**Work request:**
Your answer should be only the lines below from the one with "[00:00.000]" to the one with "12: (211, 225, 5.59)", repeated exactly, ends included.

--- Input for this task ---

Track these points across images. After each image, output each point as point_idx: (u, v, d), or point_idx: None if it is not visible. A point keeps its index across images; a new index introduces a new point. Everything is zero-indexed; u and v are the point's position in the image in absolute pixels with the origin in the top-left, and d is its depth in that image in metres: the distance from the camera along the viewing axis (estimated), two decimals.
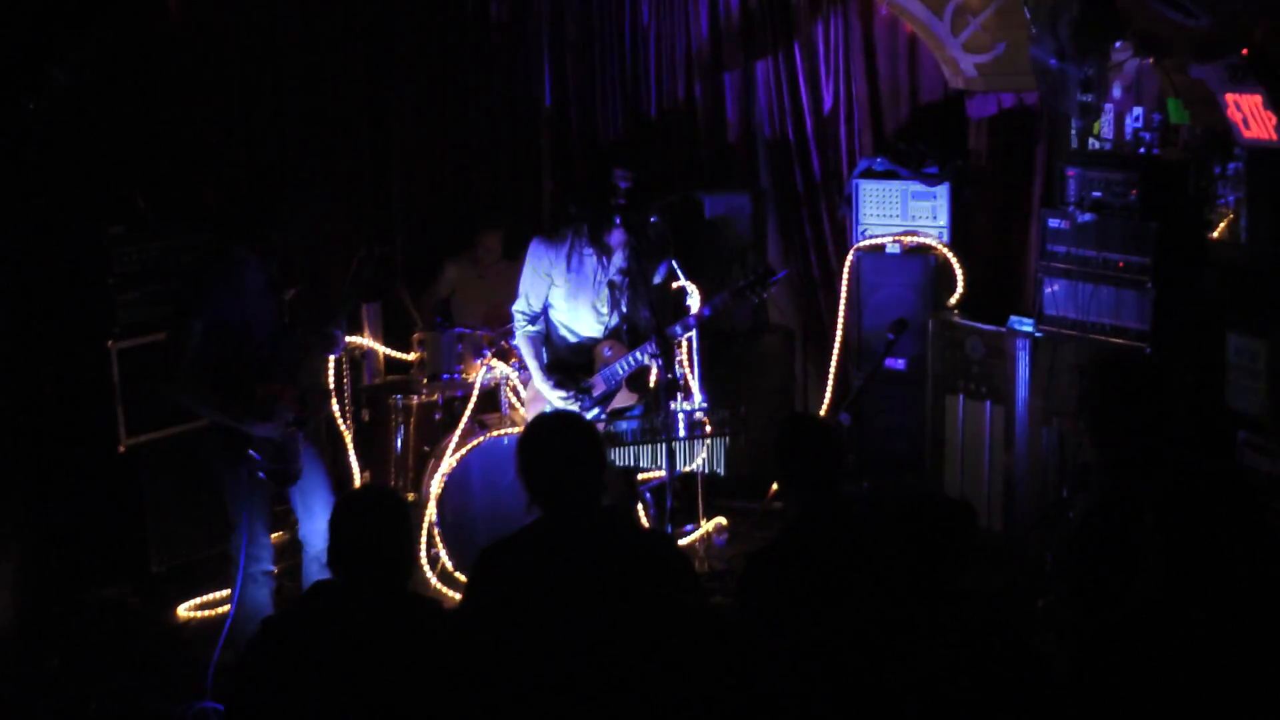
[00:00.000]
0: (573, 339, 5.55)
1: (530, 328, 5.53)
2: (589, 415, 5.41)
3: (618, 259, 5.47)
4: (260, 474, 4.84)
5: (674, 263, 5.76)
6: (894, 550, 3.22)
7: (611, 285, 5.49)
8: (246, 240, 4.88)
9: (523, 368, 5.90)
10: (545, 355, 5.54)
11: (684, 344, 6.10)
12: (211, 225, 5.59)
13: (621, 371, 5.47)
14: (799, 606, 3.49)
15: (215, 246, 4.96)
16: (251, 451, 4.82)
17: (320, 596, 3.44)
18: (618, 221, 5.34)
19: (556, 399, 5.43)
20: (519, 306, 5.54)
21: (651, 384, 5.63)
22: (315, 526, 5.10)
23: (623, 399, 5.56)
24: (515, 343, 5.68)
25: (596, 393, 5.48)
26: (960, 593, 3.16)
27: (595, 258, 5.44)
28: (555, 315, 5.54)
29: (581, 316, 5.52)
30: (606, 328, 5.53)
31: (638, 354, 5.41)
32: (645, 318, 5.38)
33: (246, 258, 4.86)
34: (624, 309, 5.52)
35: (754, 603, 3.65)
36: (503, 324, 6.25)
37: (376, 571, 3.28)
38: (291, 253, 5.90)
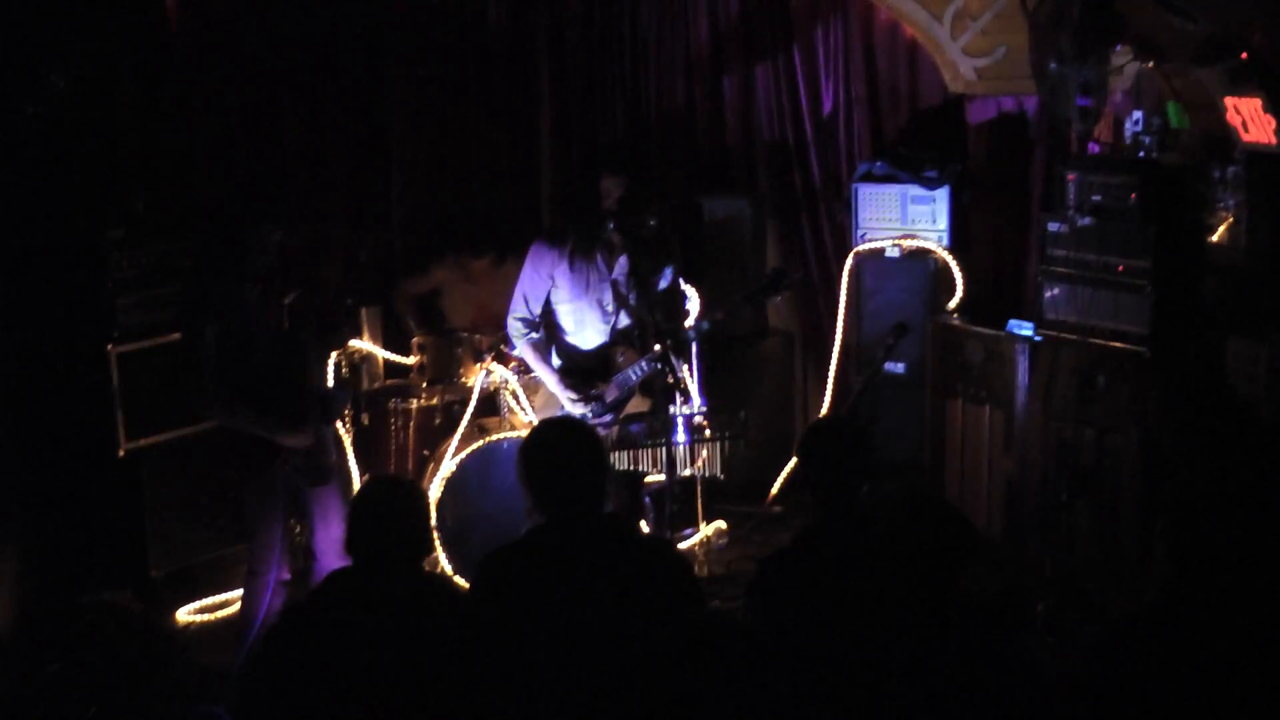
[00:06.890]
0: (581, 342, 5.53)
1: (532, 335, 5.48)
2: (600, 420, 5.41)
3: (621, 261, 5.46)
4: (298, 475, 4.88)
5: (674, 269, 5.76)
6: (895, 553, 3.21)
7: (615, 285, 5.47)
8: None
9: (523, 371, 5.88)
10: (556, 360, 5.52)
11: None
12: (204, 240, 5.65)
13: (634, 377, 5.45)
14: (810, 610, 3.49)
15: (207, 275, 5.04)
16: (280, 461, 4.86)
17: (338, 581, 3.53)
18: (611, 227, 5.33)
19: (571, 405, 5.42)
20: (517, 314, 5.48)
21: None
22: (330, 535, 5.02)
23: (636, 404, 5.56)
24: (517, 353, 5.64)
25: (609, 399, 5.48)
26: (960, 595, 3.16)
27: (597, 257, 5.43)
28: (560, 319, 5.52)
29: (587, 317, 5.49)
30: (613, 328, 5.52)
31: (649, 360, 5.38)
32: (650, 321, 5.38)
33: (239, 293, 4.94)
34: (632, 310, 5.51)
35: (765, 605, 3.64)
36: (492, 325, 6.23)
37: (394, 552, 3.40)
38: (290, 258, 5.90)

---

**Exercise result:**
[00:00.000]
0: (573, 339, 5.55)
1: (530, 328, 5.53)
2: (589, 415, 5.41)
3: (618, 259, 5.47)
4: (260, 474, 4.84)
5: (674, 263, 5.76)
6: (894, 550, 3.22)
7: (611, 285, 5.49)
8: (246, 240, 4.88)
9: (523, 368, 5.90)
10: (545, 355, 5.54)
11: (684, 344, 6.10)
12: (211, 225, 5.59)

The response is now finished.